遺言書で財産をあげるとした人が遺言者より先に亡くなったとき

相続関係図遺言者、孫


遺言者Aさんが、長男Bさんに不動産を相続させようとして次のような遺言書を作ったとします。


第○条 遺言者は、遺言者が所有する次の不動産を遺言者の長男Bに相続させる。

    不動産の表示(省略)


それでは、Aさんが亡くなる前にBさんが死亡した場合、不動産はBさんの子であるCさん(Aさんの孫)が代襲して相続できるでしょうか?

答えは、「原則的に(特段の事情のない限り)代襲してCさんが相続することはできない」です。
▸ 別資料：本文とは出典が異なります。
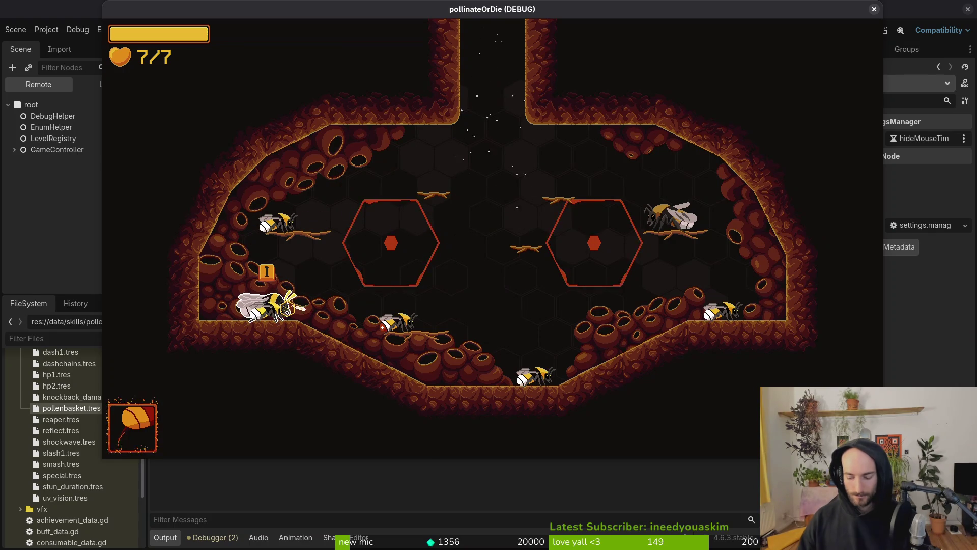
{"action": "key", "text": "i"}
代襲相続できるか否かについては、長年、解釈が分かれていたのですが、最高裁平成23年2月22日判決によって解釈が統一されました。

最高裁判決

遺産を特定の推定相続人に単独で相続させる旨の遺産分割の方法を指定する「相続させる」旨の遺言は,当該遺言により遺産を相続させるものとされた推定相続人が遺言者の死亡以前に死亡した場合には,当該「相続させる」旨の遺言に係る条項と遺言書の他の記載との関係,遺言書作成当時の事情及び遺言者の置かれていた状況などから,遺言者が,上記の場合には,当該推定相続人の代襲者その他の者に遺産を相続させる旨の意思を有していたとみるべき特段の事情のない限り,その効力を生ずることはない


したがって、上記の例で、遺言者Aさんより先に長男Bさんが亡くなった場合に、孫のCさんに不動産を相続させたいのであれば、予備的に「Cさんに相続させる」旨の遺言を作っておく必要があります。

具体的には、次のような条項を遺言書に入れておきます。

第○条 万が一、遺言者より前に又は遺言者と同時に長男Bが死亡していた場合、遺言者は前条記載の不動産を遺言者の孫C(平成○年○月○日生)に相続させる。

以上のように遺言書を作るときは、万が一のことも考えておくのが良いかと思います。